His prospects plummeted further after the claim by the country’s Intelligence Bureau (IB) that he could have been radicalised during his detention. I cannot understand what public good was served by the IB publicly announcing its speculation about the boy. The redoubtable Subramanian Swamy had written to Prime Minister Narendra Modi some months earlier alleging that the juvenile rapist had now become a jihadi . The IB alleged, according to a report in Midday , that the youth has been brainwashed by a Kashmiri youth, who had motivated him to join jihad in Kashmir after his discharge. The IB official said that it could not reveal its sources. The report added that the Union Home Ministry consequently ordered his counselling for ‘de-radicalisation’, and quoted an official as saying: “We will review his case… If it is found that he is completely de-radicalised, he will be released.” But legally, the right to decide on whether or not to discharge him rests with the Juvenile Justice Board. The only way the IB could prevent his freedom would be if it arrests him after his release and where he is charged as a radicalised, adult terrorist sympathiser.

The mass of public opinion is overwhelmingly hostile to the youth. A readers’ poll conducted by Hindustan Times asked: “Does he deserve a fair chance in life now?” An overwhelming 89 per cent were convinced that he does not. Only 8 per cent agreed. Is this surprising when the police first claimed that he was the cruellest among the rapists, leading one newsmagazine to describe him in a cover story as “India’s Most Hated”? Later evidence proved this claim to be false but the damage done was irreversible. And now the IB puts out for public consumption speculation about his Muslim identity and linking this to prejudices of terror sympathies. This makes him both an unrepentant rapist and a jihadi .

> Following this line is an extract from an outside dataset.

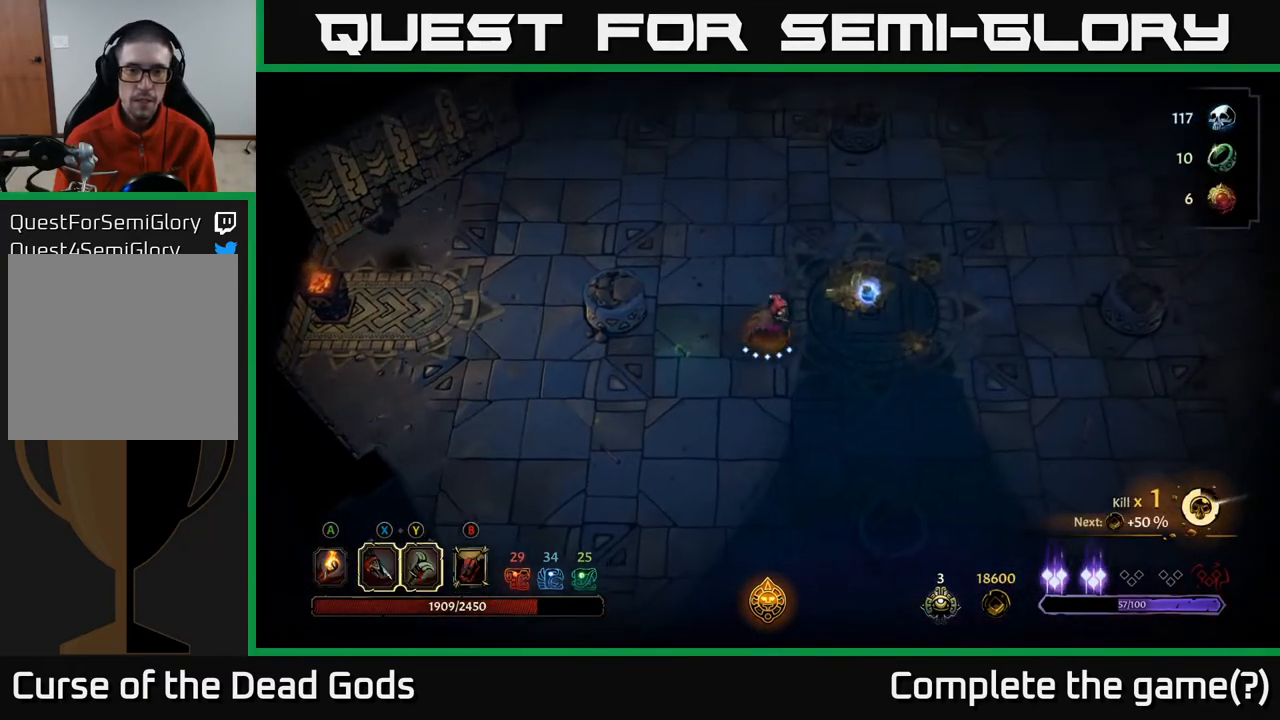
{"buttons": [], "left_stick": "up-right", "right_stick": "center", "events": []}
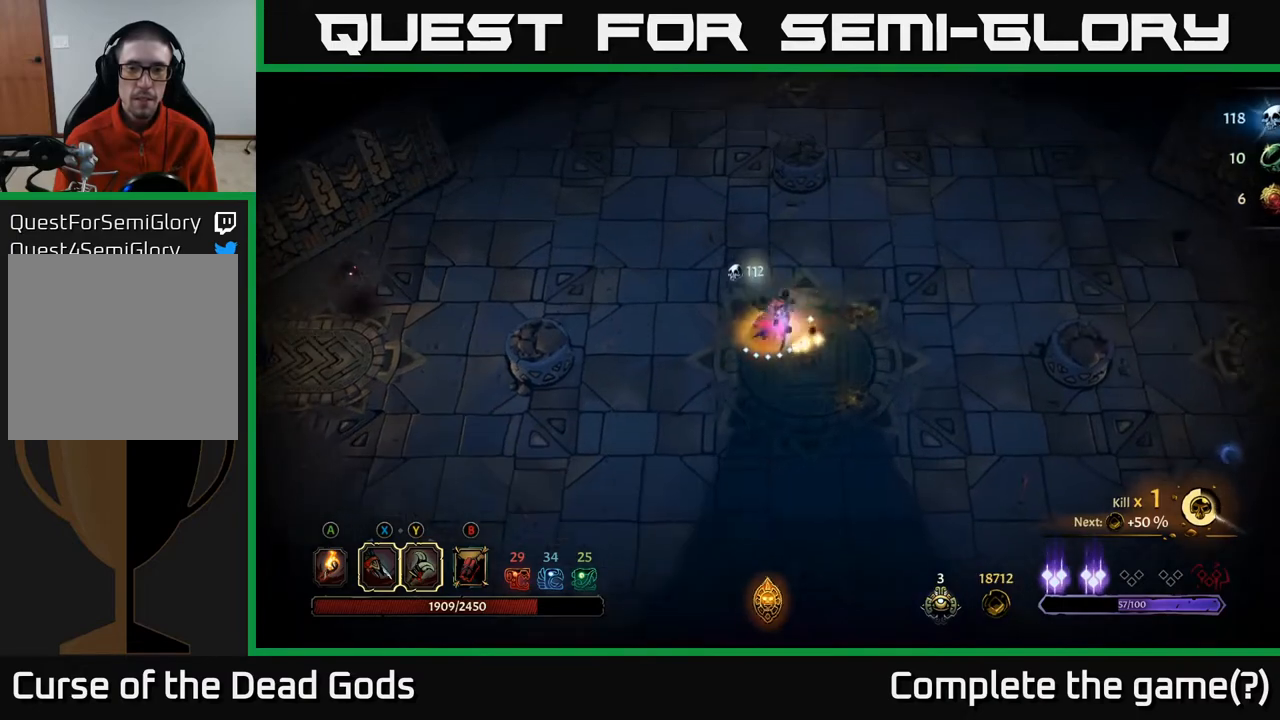
{"buttons": [], "left_stick": "down", "right_stick": "center", "events": [[150, "left_stick", "right"], [450, "left_stick", "down"]]}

Contrast this with the humane statements of the staff in the special home that housed the youth. A welfare officer observed approvingly to Hindustan Times that the boy is “a changed person, and the home’s most disciplined inmate. He has turned religious, growing a beard and offering namaz five times a day.” He fasted during Ramzan , and prepared the Iftar meal to break the Ramzan fast for other friends in the home. He reported that he loves to cook.

To escape intense violence and penury, this boy had abandoned his village in Uttar Pradesh nearly a decade earlier. On the mean streets of Delhi, he encountered men who taught him more brutality and hate. His years in Delhi’s special home proved very different. Here he learnt to cook and paint, to control his anger and to pray. Most still believe that once free, he will inevitably slip into crime again. If our government is to be believed, the crimes could be of terror.

Are we convinced that he does not deserve another chance?

The views expressed here are personal.